Another day of claim and counter-claim.
The Greek government said a deal with its lenders had reached the drafting stage and would not require wages and pensions cuts or reforms to the VAT regime. It didn’t take long for euro zone officials to retort that this simply was not the case and that the two sides remained far apart.
An interesting weekend intervention by ECB policymaker Yves Mersch who said there was no question of winding up QE early and that inflation, still skulking around zero, would stay there until autumn then rise sharply late in the year towards 1.5 percent.
Fed officials say they will be “data-dependent” when it comes to making monetary policy. San Francisco Fed President John Williams feels so strongly about it, he’s even printed up a T-shirt to get that message across. But truth be told, data-dependency is not as objective as it sounds. Data doesn’t dictate policy; it’s the interpretation of data that’s key.
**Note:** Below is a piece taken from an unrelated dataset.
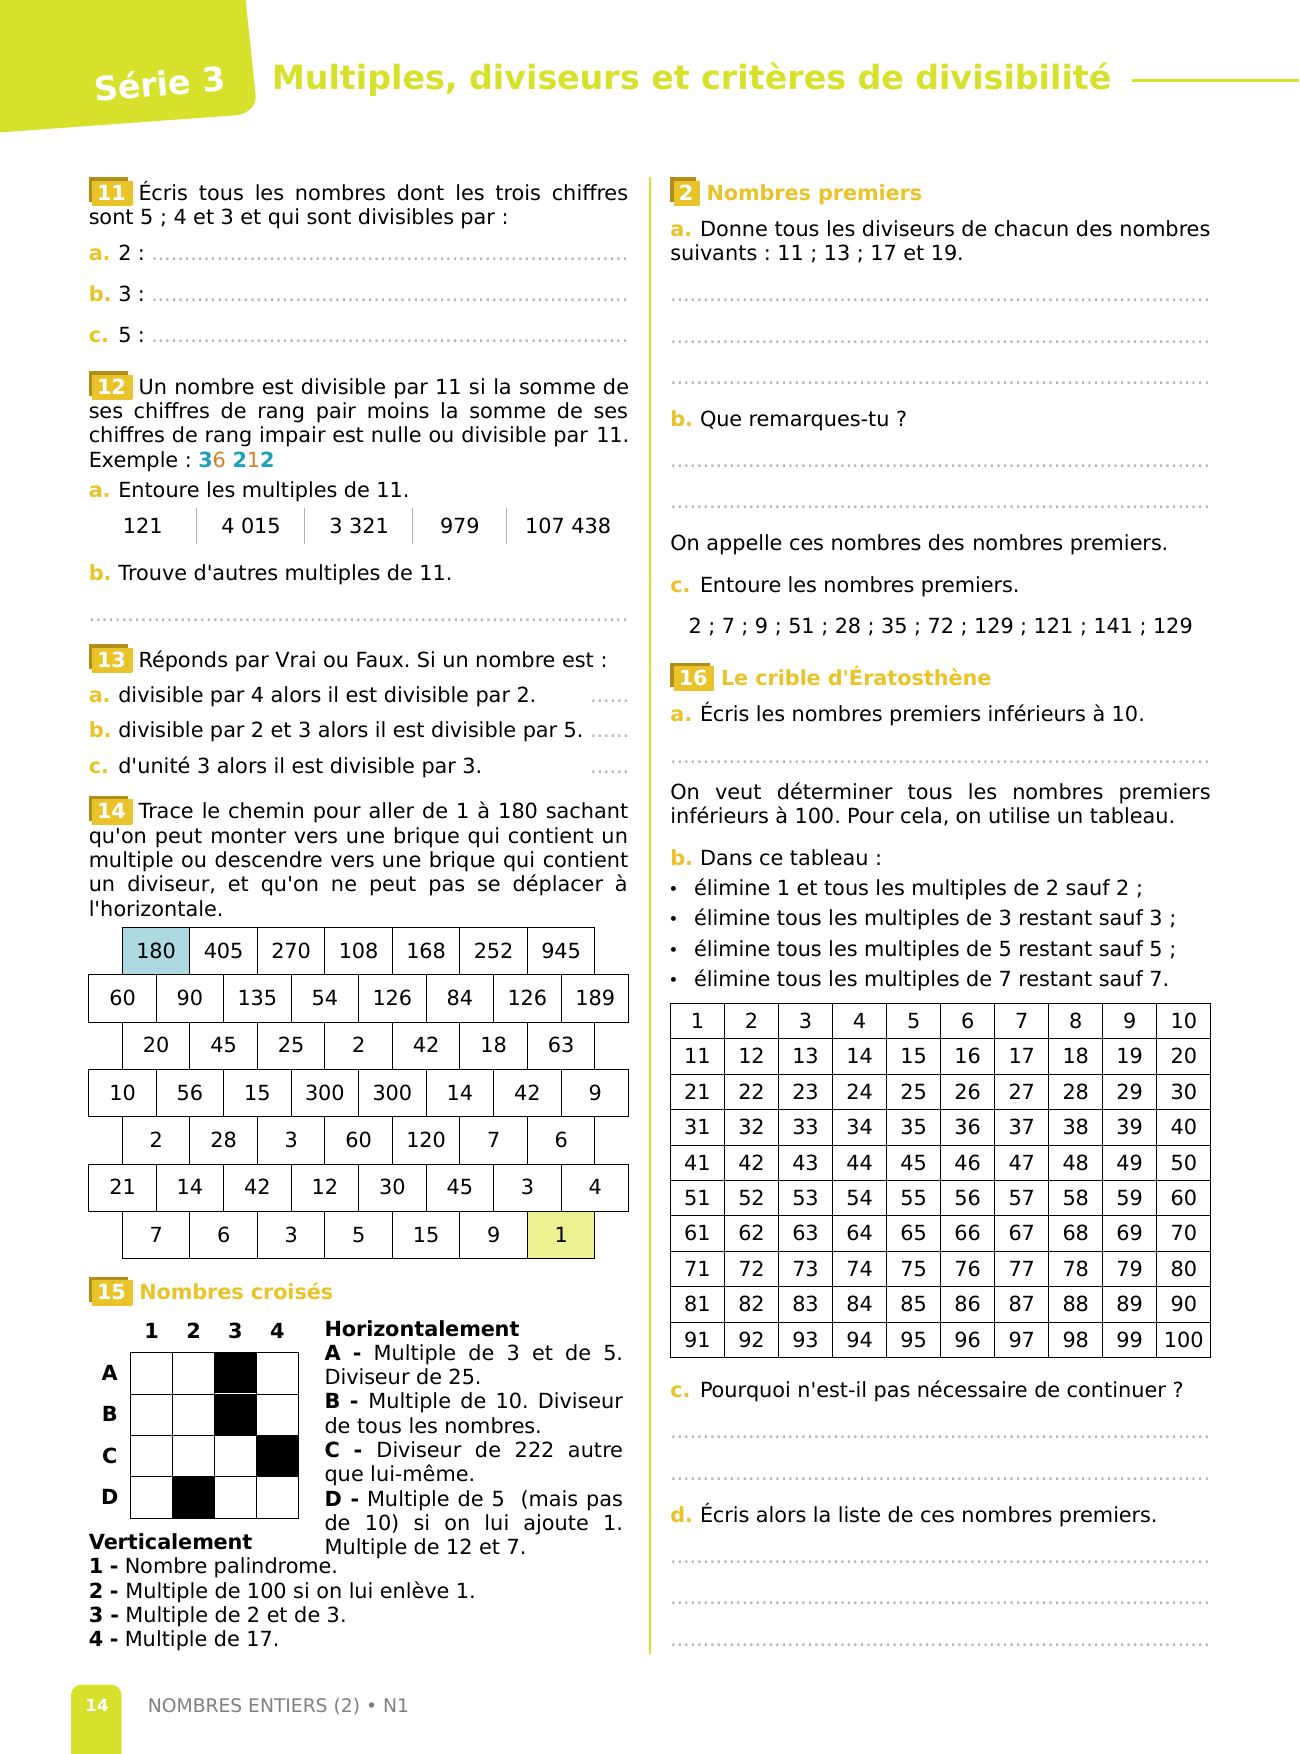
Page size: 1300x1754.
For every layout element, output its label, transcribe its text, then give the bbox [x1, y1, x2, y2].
What is rate-hike-worthy data to one policymaker is keep-the-pedal-to-the-metal data for another. Take, for instance, U.S. GDP growth. Richmond Fed President Jeffrey Lacker says he expects GDP growth to average 2 percent to 2.5 percent this year, a pace that would justify a Fed rate hike in June. Chicago Fed President Charles Evans expects 3 percent growth this year, and does not believe even that would justify a rate hike until the first half of 2016. So what does it tell you about monetary policy if you see GDP growth of 2.5 percent? Not a whole lot, judging from these two. And the statements of other Fed officials are hardly more helpful. Indeed, as Atlanta Fed President Dennis Lockhart said recently, “I don’t think it is advisable to approach such a decision with rigid quantitative triggers in mind.” Watch the data, sure. But don’t assume the data will tell you much about the exact timing of the rate hike. Monetary policy – it’s subjective. Maybe some policymaker will print that on a T-shirt.
The U.S. Federal Reserve may find it even more tough to raise interest rates as the year wears on if dwindling expectations for growth are any guide.